PİLİ 8 SAATE KADAR DAYANIYOR
Aygıtın teknik özellikleri hakkında bilgi veren YayaTvBoards kurucu ortağı Selami Pak ise “Ürün özel bir işletim sistemine sahip. Dış ortamdaki sıcağa ve soğuğa karşı güçlü, özel pil yapısı sayesinde 7-8 saat kullanıma uygundur. Bunu 10-12 saate de çıkartabiliyoruz. Geliştirdiğimiz yazılımla aygıtları uzaktan denetim edebiliyoruz. Aygıtın üzerine ekleyeceğimiz kamera sayesinde çantanın nerede olduğunu, taşıyıcının yürüyüp, yürümediğini, dış ortamdaki sese kadar, reklamveren kendisine gönderdiğimiz linkten ulaşabilecek. Eseri farklı boyutlarda da geliştirmeyi düşünüyoruz, şu anda 6 kilo yükünde, birinci protatip 15 kiloydu. Çantalar hem yatay hem de dikey kullanılıyor” diye konuştu.
“DAHA TESİRLİ VE İŞLEVSEL”
Pak, “Sabit reklam panoları insanların dikkatini çekmiyor, önünden geçip gidiyorlar. Bu panolar ise beşerler önüne bakarak yürüdüğü için direk etkileşim sağlıyor. Daha tesirli oluyor. Sabit büyük ekranlara nazaran maliyeti ise daha uygun ve fonksiyonel. İşin toplumsal sorumluluk tarafı da var, taşıyıcılar para kazanıyor” sözlerini kullandı.

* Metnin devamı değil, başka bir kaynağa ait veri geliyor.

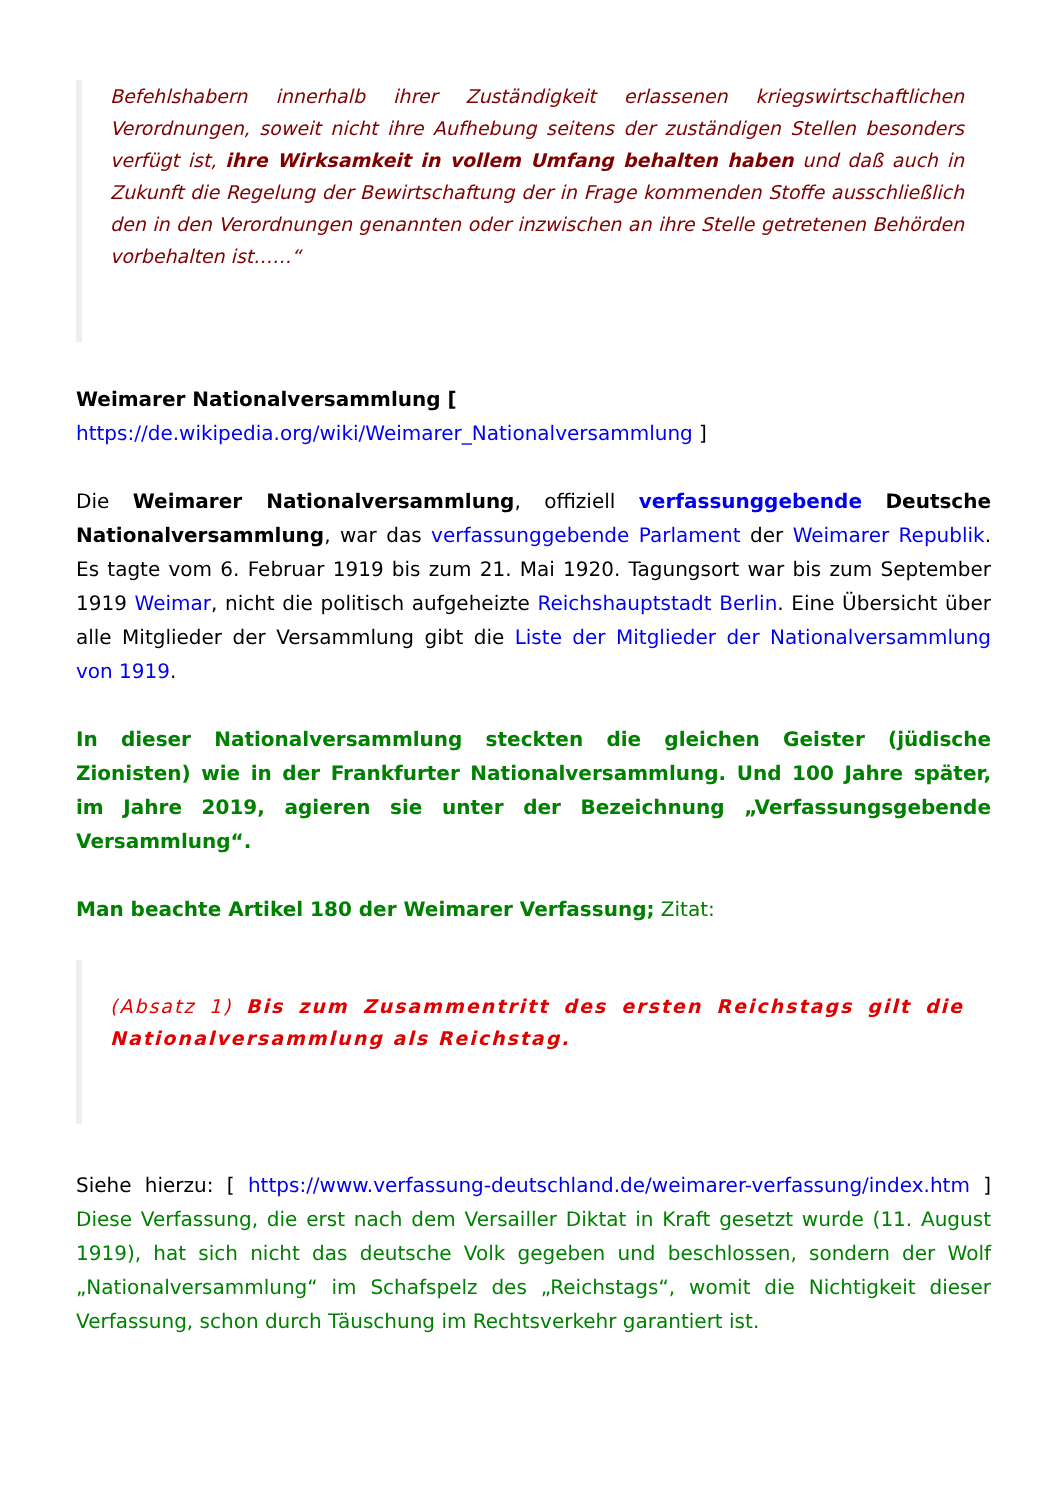Befehlshabern innerhalb ihrer Zuständigkeit erlassenen kriegswirtschaftlichen Verordnungen, soweit nicht ihre Aufhebung seitens der zuständigen Stellen besonders verfügt ist, ihre Wirksamkeit in vollem Umfang behalten haben und daß auch in Zukunft die Regelung der Bewirtschaftung der in Frage kommenden Stoffe ausschließlich den in den Verordnungen genannten oder inzwischen an ihre Stelle getretenen Behörden vorbehalten ist……“
Weimarer Nationalversammlung [
https://de.wikipedia.org/wiki/Weimarer_Nationalversammlung ]
Die Weimarer Nationalversammlung, offiziell verfassunggebende Deutsche Nationalversammlung, war das verfassunggebende Parlament der Weimarer Republik. Es tagte vom 6. Februar 1919 bis zum 21. Mai 1920. Tagungsort war bis zum September 1919 Weimar, nicht die politisch aufgeheizte Reichshauptstadt Berlin. Eine Übersicht über alle Mitglieder der Versammlung gibt die Liste der Mitglieder der Nationalversammlung von 1919.
In dieser Nationalversammlung steckten die gleichen Geister (jüdische Zionisten) wie in der Frankfurter Nationalversammlung. Und 100 Jahre später, im Jahre 2019, agieren sie unter der Bezeichnung „Verfassungsgebende Versammlung“.
Man beachte Artikel 180 der Weimarer Verfassung; Zitat:
(Absatz 1) Bis zum Zusammentritt des ersten Reichstags gilt die Nationalversammlung als Reichstag.
Siehe hierzu: [ https://www.verfassung-deutschland.de/weimarer-verfassung/index.htm ] Diese Verfassung, die erst nach dem Versailler Diktat in Kraft gesetzt wurde (11. August 1919), hat sich nicht das deutsche Volk gegeben und beschlossen, sondern der Wolf „Nationalversammlung“ im Schafspelz des „Reichstags“, womit die Nichtigkeit dieser Verfassung, schon durch Täuschung im Rechtsverkehr garantiert ist.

DİJİTALLEŞME HAYATIN HER ALANINDA
İstanbul Gelişim Üniversitesi’nden Dr. Öğrt. Üyesi Özge Turhan da pandemiyle dijitalleşmenin hayatın her alanına girdiğini söyledi. Turhan, “Sektörde her dakika yeni bir marka oluşuyor. Yeni eserler çıkıyor, bu da pazarlamanın tutundurma fonksiyonunda zorlukları beraberinde getiriyor. Markalar kesimde tutunmak için bilinirliliğe büyük değer veriyor. Atipik istihdam tipiyle gençler dünyayı da gezebilir. Z nesline yönelik yapılan çalışmalarda gençlerin esnek çalışmak ve dünya gezmek istediklerini görüyoruz. Proje, Türkiye’de küreselleşmek isteyen markalar için çığır açacaktır. Dğnyanın rastgele bir ülkesinde sokaklarda Türk markalarının bu türlü reklamının yapılması, bilinirliklerini artıracaktır. Pazarlamayı hayatımızın her alanına taşımış olacaklar” dedi.
80 yaşındaki Gufran Sezer de reklam panosunun ilgisini çektiğini, hoş bir proje olduğunu söyledi.